Oui, pensai-je, il en va ainsi sur toute la surface du globe. C’est la même clameur partout. Et les gens écoutent, immobiles, comme Valia et moi. J’éprouvais la même sensation qu’à la gare de Volga, quand nous rentrions à Petrograd. J'avais cessé d’exister par moi-même : un je-ne-sais-quoi de formidable et de frénétique hurlait sa douleur, et j’étais devenue ce gémissement universel où tout s’engloutissait. L’univers s’était pétrifié, et je m’étais soudée à lui, pétrifiée moi-même. Nous n’étions plus qu’un seul bloc de glace. Mais ce cri, cette paralysie de tout, c’était aussi un défi au monde. Parfaitement : un défi ! À ce degré de puissance, les sanglots de la Barrière sonnaient comme une menace ou, plutôt, comme un cri de victoire.

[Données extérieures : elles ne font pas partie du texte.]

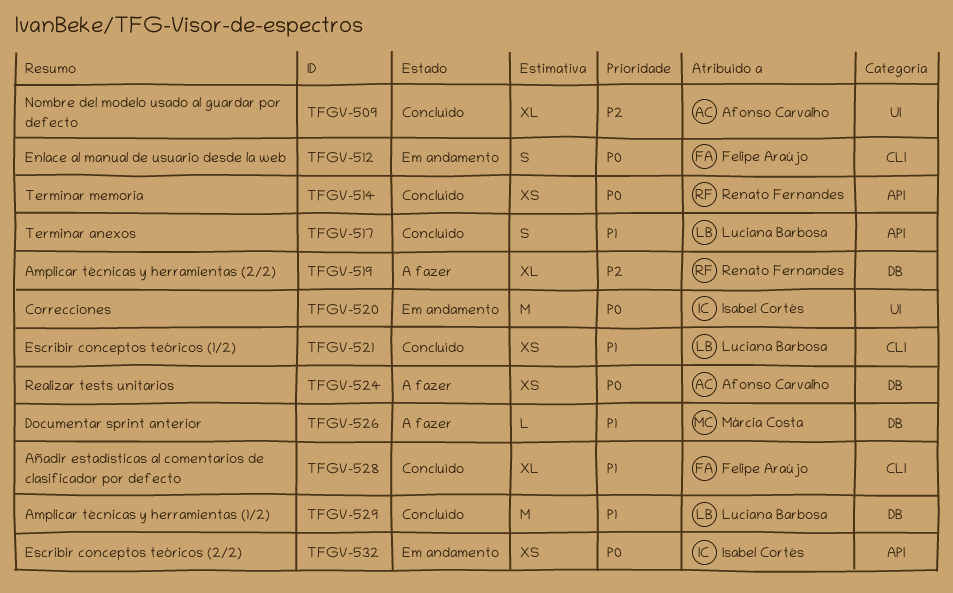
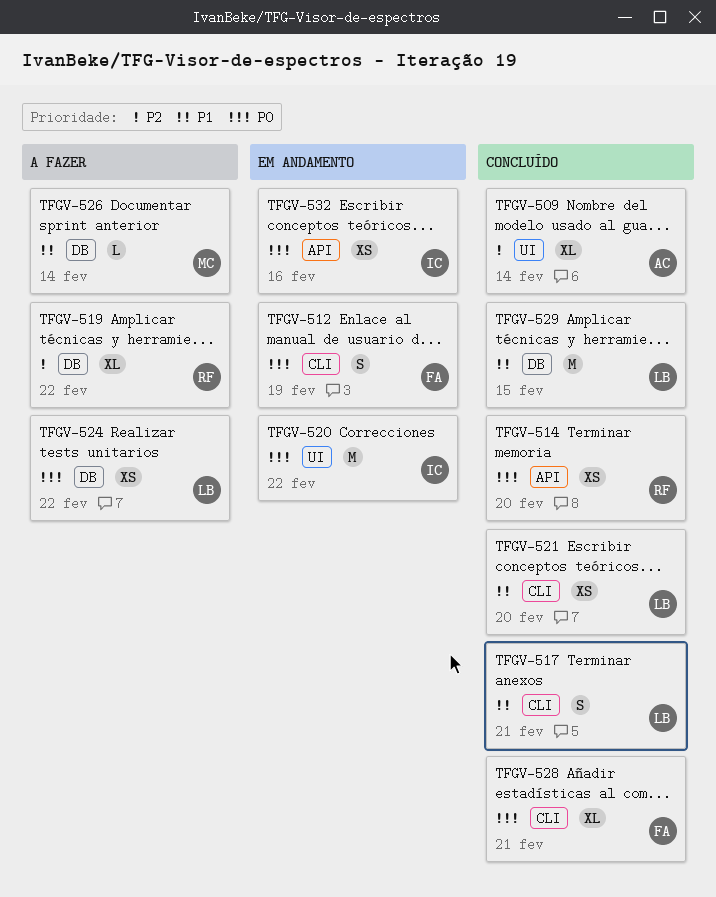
TFGV-517, label: API -> CLI
TFGV-524, owner: Afonso Carvalho -> Luciana Barbosa
TFGV-528, priority: P1 -> P0

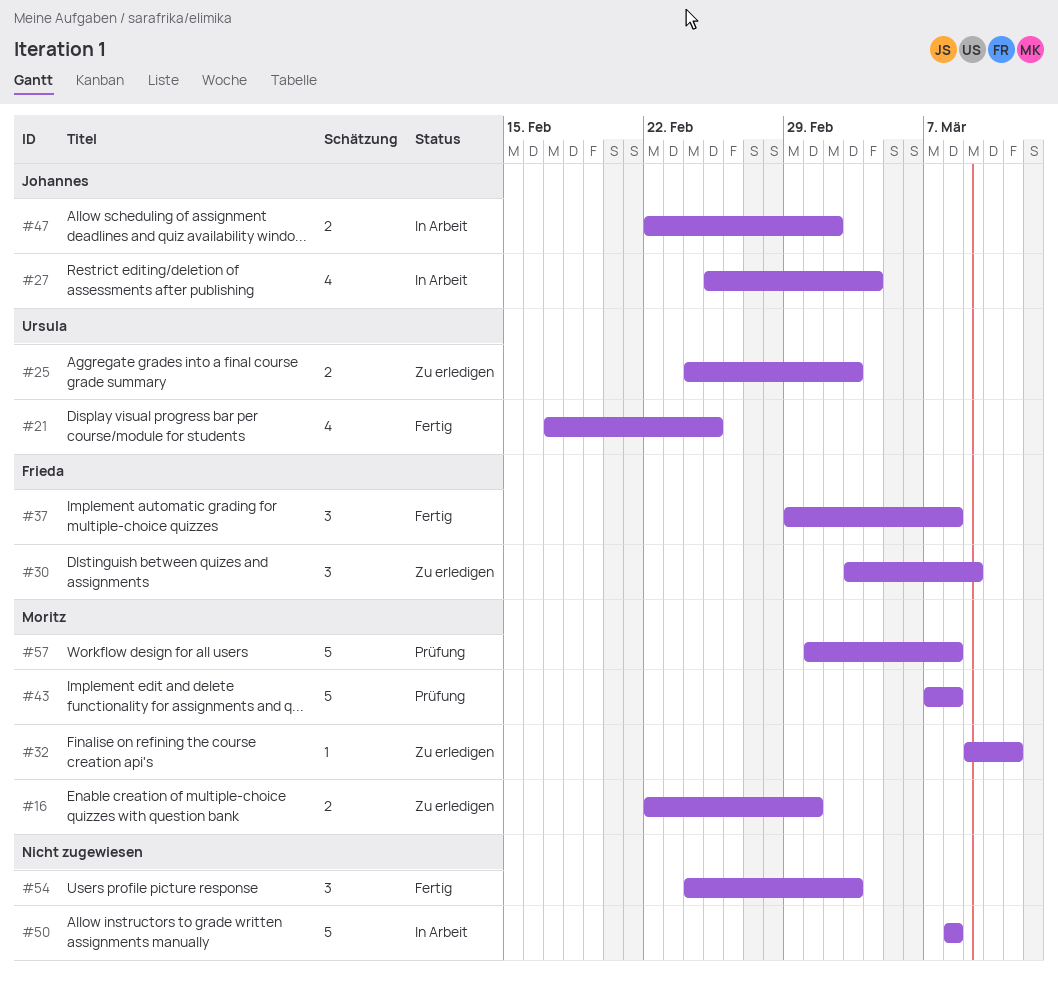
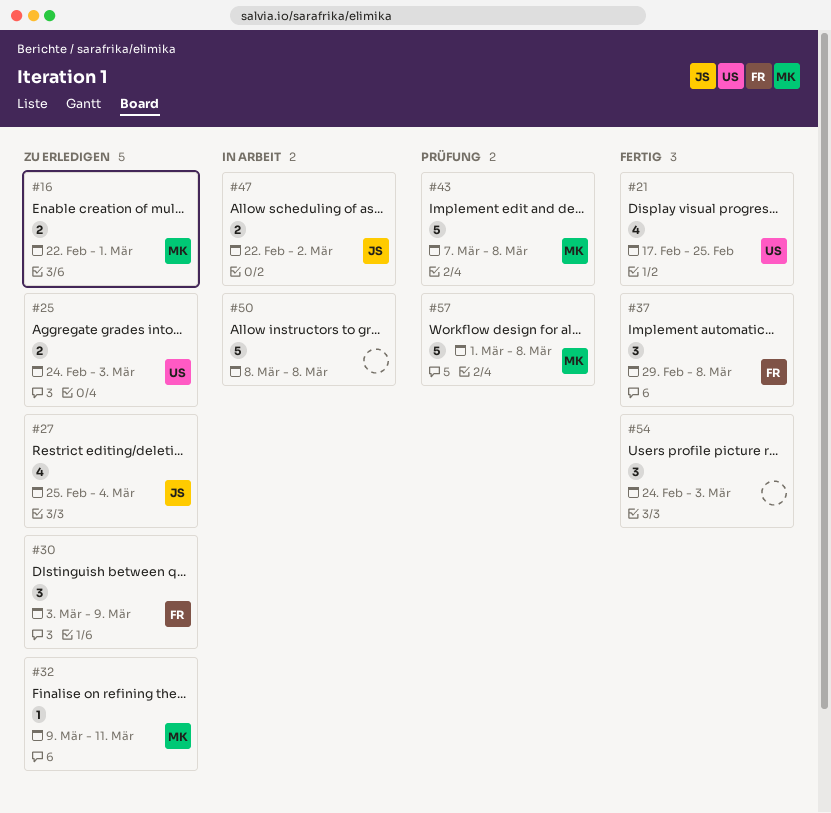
#27, status: In Arbeit -> Zu erledigen

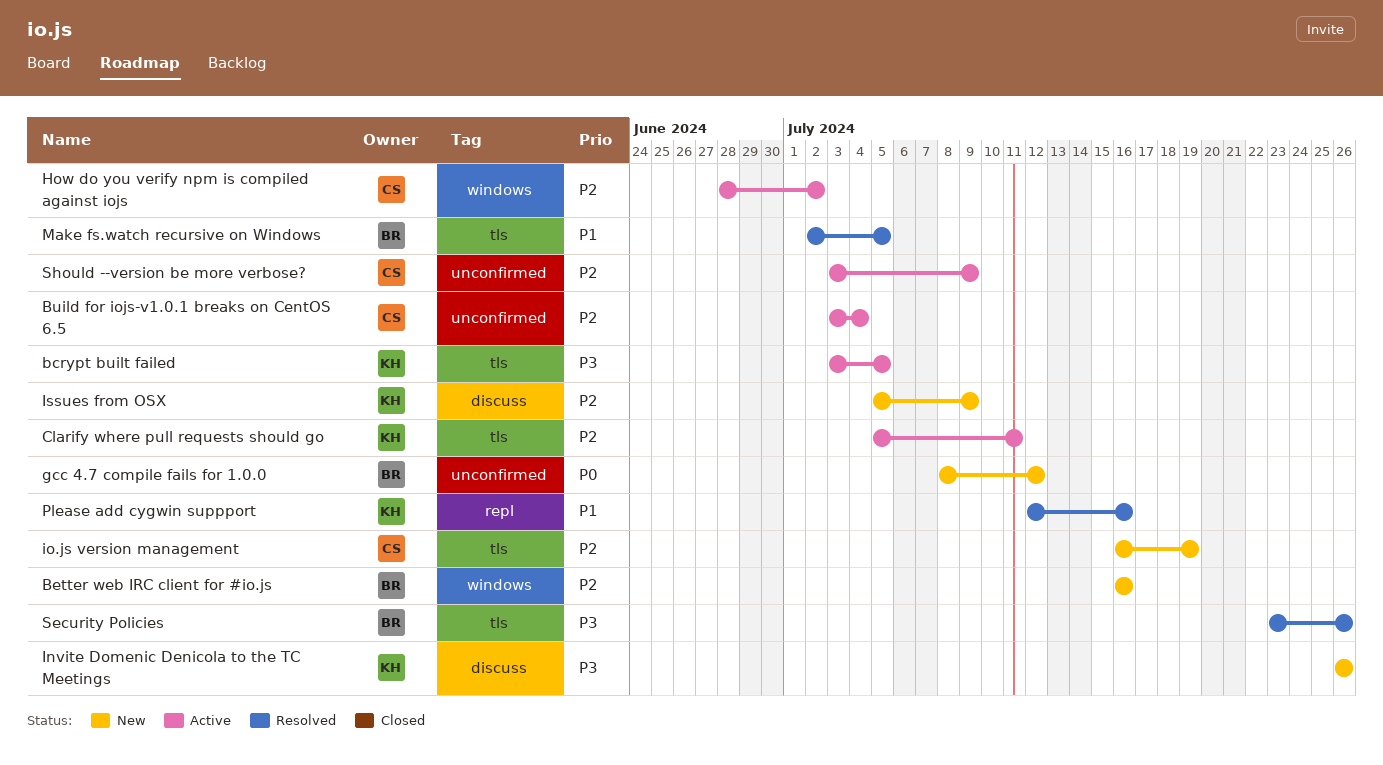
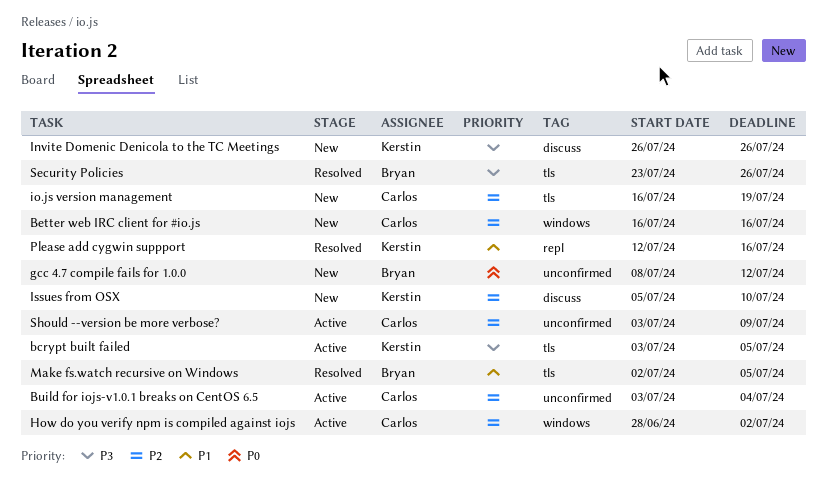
Better web IRC client for #io.js, owner: Bryan -> Carlos
Clarify where pull requests should go: present -> none
Issues from OSX, due: Jul 9 -> Jul 10

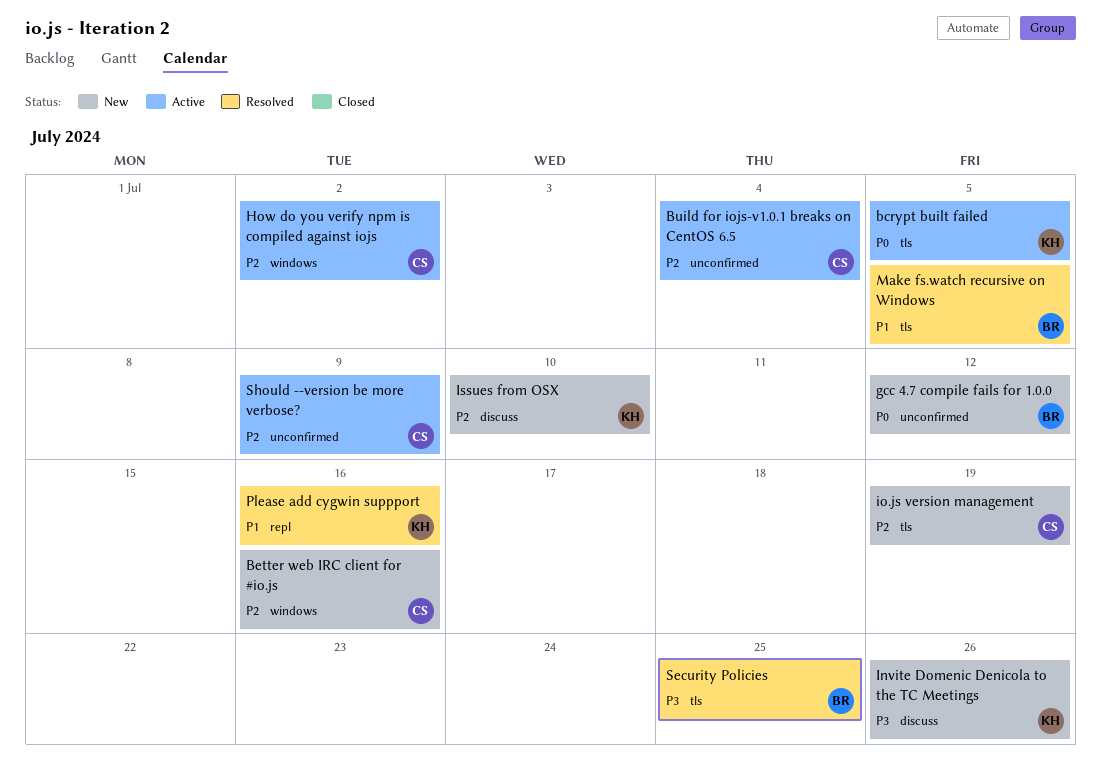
bcrypt built failed, priority: P3 -> P0
Security Policies, due: Jul 26 -> Jul 25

Elle dura longtemps, cette clameur tragique, un temps infini, me semblait-il. Puis elle s’apaisa peu à peu. Il n’y eut plus, pendant d’interminables secondes, que les sanglots perçants d’une locomotive d’usine dans une cour toute proche. Elle se tut aussi. Un silence total s’écroula sur la cour inondée de nuit. Et il nous assourdit. Nous restions au garde à vous, muettes. Je dis enfin :
— Valia, j’entre au Komsomol [Jeunesse communiste]. Tout de suite. Je n’ai pas l’âge, mais je demande une dispense. Grand-Mère est contre, à cause du bon Dieu, et Maman, parce qu’il y a des garçons. Je m’inscris quand même.
Valia Balkina, minuscule poupée brune, répondît à voix basse :
— Moi aussi…
Nous continuâmes de parler sans un geste, toujours au port d’arme :
— Valia, je vais te dire un secret terrible : je ne crois plus au bon Dieu. Depuis assez longtemps… Il n’existe pas, tu sais ?
— Je sais, répliqua Valia. Moi aussi, j’entre au Komsomol.
Un bonheur tout neuf, un peu effrayant, me coupait la respiration.
— Valia, dis-je, j’entre au Komsomol et je deviendrai une révolutionnaire professionnelle comme Lénine.
Un frisson me parcourut la colonne vertébrale. Ce n’était pas le froid de la nuit, mais un froid du dedans, le frisson du renoncement et de l’extase. Sans que mon intelligence y eut part, de tout mon être, de toute ma chair, de toute mon âme, je venais de comprendre que j’avais fait là un serment, un serment que je ne pourrais plus violer, car, de l’instant où je l’avais prêté, une vie nouvelle commençait pour moi, à laquelle je ne pourrais plus renoncer sous peine de cesser de vivre.
… Et ce qui, aujourd’hui encore, malgré toutes les amertumes, me donne la force de vivre une vie digne d’être vécue, de vivre de tout moi, c’est la conscience que je n’ai pas violé le vieux serment de mon adolescence, la conscience d’appartenir au parti qu’a scellé le nom de Lénine…
- ↑ Il s’agit de la manifestation des ouvriers de Saint-Petersbourg du 9 janvier 1905 , dirigée par le pope Gapone, qui fut violemment réprimée dans le sang. Cet événement marqua le début de la Révolution russe de 1905.
- ↑ En mai 1923, le ministre anglais des Affaires étrangères, Lord Curzon, présenta, au nom du gouvernement anglais, un ultimatum au gouvernement soviétique, exigeant de ce dernier une renonciation « à la propagande et aux actes hostiles », une réparation pour la condamnation d’espions anglais, etc., et menaçant de prendre les mesures plus « énergiques » contre la République des Soviets.